Linguists must often correct lay people's misconceptions of what they do. Their job is not to be experts in “correct” grammar, ready at any moment to smack your wrist for a split infinitive. What they seek are the underlying rules of how language works in the minds and mouths of its users. In the common shorthand, linguistics is descriptive, not prescriptive. What actually sounds right and wrong to people, what they actually write and say, is the linguist's raw material.

But that raw material is surprisingly elusive. Getting people to speak naturally in a controlled study is hard. Eavesdropping is difficult, time-consuming and invasive of privacy. For these reasons, linguists often rely on a “corpus” of language, a body of recorded speech and writing, nowadays usually computerised. But traditional corpora have their disadvantages too. The British National Corpus contains 100m words, of which 10m are speech and 90m writing. But it represents only British English, and 100m words is not so many when linguists search for rare usages. Other corpora, such as the North American News Text Corpus, are bigger, but contain only formal writing and speech. 

Linguists, however, are slowly coming to discover the joys of a free and searchable corpus of maybe 10 trillion words that is available to anyone with an internet connection: the world wide web. The trend, predictably enough, is prevalent on the internet itself. For example, a group of linguists write informally on a weblog called Language Log. There, they use Google to discuss the frequency of non-standard usages such as “far from” as an adverb (“He far from succeeded”), as opposed to more standard usages such as “He didn't succeed—far from it”. A search of the blog itself shows that 354 Language Log pages use the word “Google”. The blog's authors clearly rely heavily on it.
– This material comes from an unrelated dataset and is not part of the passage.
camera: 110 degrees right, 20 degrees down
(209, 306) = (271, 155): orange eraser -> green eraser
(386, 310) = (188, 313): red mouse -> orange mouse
For several reasons, though, researchers are wary about using the web in more formal research. One, as Mark Liberman, a Language Log contributor, warns colleagues, is that “there are some mean texts out there”. The web is filled with words intended to attract internet searches to gambling and pornography sites, and these can muck up linguists' results. Originally, such sites would contain these words as lists, so the makers of Google, the biggest search engine, fitted their product with a list filter that would exclude hits without a correct syntactical context. In response, as Dr Liberman notes, many offending websites have hired computational linguists to churn out syntactically correct but meaningless verbiage including common search terms. “When some sandbank over a superslots hibernates, a directness toward a progressive jackpot earns frequent flier miles” is a typical example. Such pages are not filtered by Google, and thus create noise in research data.

At this point, these spam commercial links are still in the minority for this blog compared to legitimate references.  But if these pages are computationally generated, then sooner or later the spam will overwhelm everything else unless Google does something more (which they must in order to preserve their product).

Meanwhile, I am glad that I am fodder for computational linguists.  That should keep them off the streets ...